# Week 09

Implement the bootstrapping algorithm from the lectures:

![](bootstrapping_algo.png)

You have two algorithms, which one is better? Both algorithms try to predict the sum of two dices, one of them randomly the other one using the *maximum likelihood*:

- $\mathcal A_1$: randomly guessing
- $\mathcal A_2$: return the most likely value


Chances of values when rolling two dices:

| Sum \(k\) | \# of outcomes | Probability \(P(k)\) |
|:---------:|:--------------:|:--------------------:|
| 2         | 1              | 1/36                 |
| 3         | 2              | 2/36                 |
| 4         | 3              | 3/36                 |
| 5         | 4              | 4/36                 |
| 6         | 5              | 5/36                 |
| 7         | 6              | 6/36                 |
| 8         | 5              | 5/36                 |
| 9         | 4              | 4/36                 |
| 10        | 3              | 3/36                 |
| 11        | 2              | 2/36                 |
| 12        | 1              | 1/36                 |

so the most likely value is 7 and the 2nd Algorith will always guess 7.

In [3]:
import numpy as np
import random
random.seed(0)

N = 1000000

def roll_two_dice():
    return random.randint(1, 6) + random.randint(1, 6)

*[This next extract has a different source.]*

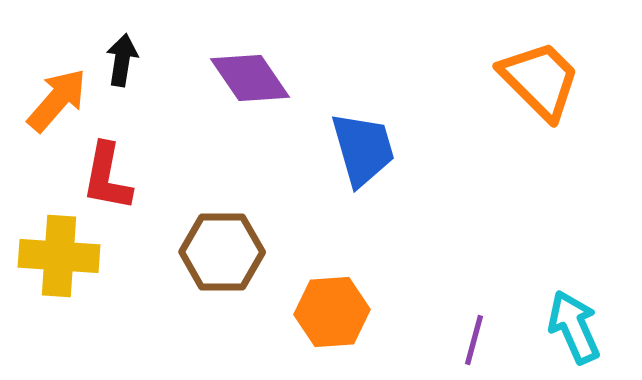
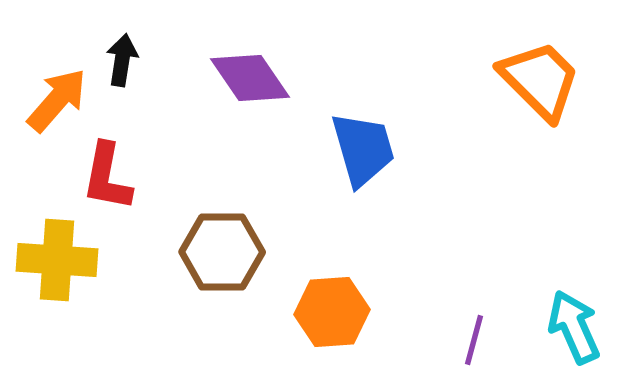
yellow cross: moved 2 px left, 4 px down
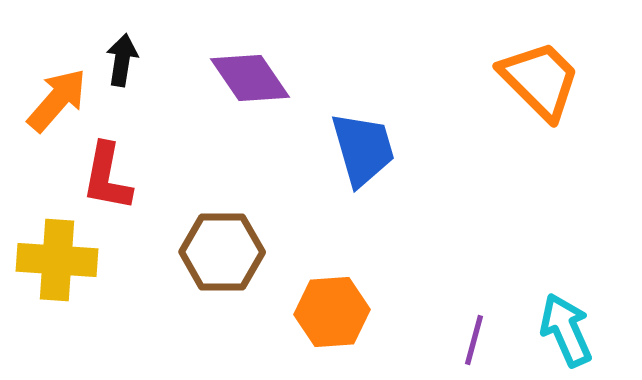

def generate_dice_tosses(n = N):
    return np.array([roll_two_dice() for _ in range(n)])

def alg_1():
    return roll_two_dice()

def alg_2():
    return 7

def bootstrap_compare(test_set, b=1000):
    pred1 = np.array([alg_1() for _ in range(N)])
    pred2 = np.array([alg_2() for _ in range(N)])

    acc1 = np.mean(pred1 == test_set)
    acc2 = np.mean(pred2 == test_set)

    d = (pred2 == test_set).astype(int) - (pred1 == test_set).astype(int)
    delta_obs = np.mean(d)

    count = 0
    for _ in range(b):
        sample = np.random.choice(d, size=N, replace=True)
        if np.mean(sample) >= 2 * delta_obs:
            count += 1
    p_value = count / b

    return acc1, acc2, delta_obs, p_value

test = generate_dice_tosses()

acc1, acc2, delta_obs, p_val = bootstrap_compare(test, b=1000)

# 3) Print the results
print(f"Accuracy of alg_1 (random guess):   {acc1:.4f}")
print(f"Accuracy of alg_2 (always guess 7): {acc2:.4f}")
print(f"Observed delta acc2 − acc1:         {delta_obs:.4f}")
print(f"Bootstrap p-value:                  {p_val:.4f}")

Accuracy of alg_1 (random guess):   0.1134
Accuracy of alg_2 (always guess 7): 0.1672
Observed acc2 − acc1:               0.0538
Bootstrap p-value:                  0.0000


der Algorithmus welcher immer 7 ist durchschnittlich in ca 5 % der Fälle besser als der zufällige Algorithmus.

der p-value von 0 Zeigt, dass dieses Ergebnis statistisch sehr signifikant ist.

To do:

- Either derive the most likely value by hand or simulate and count.
- Implement the bootstrapping algorithm and compare the two algorithms.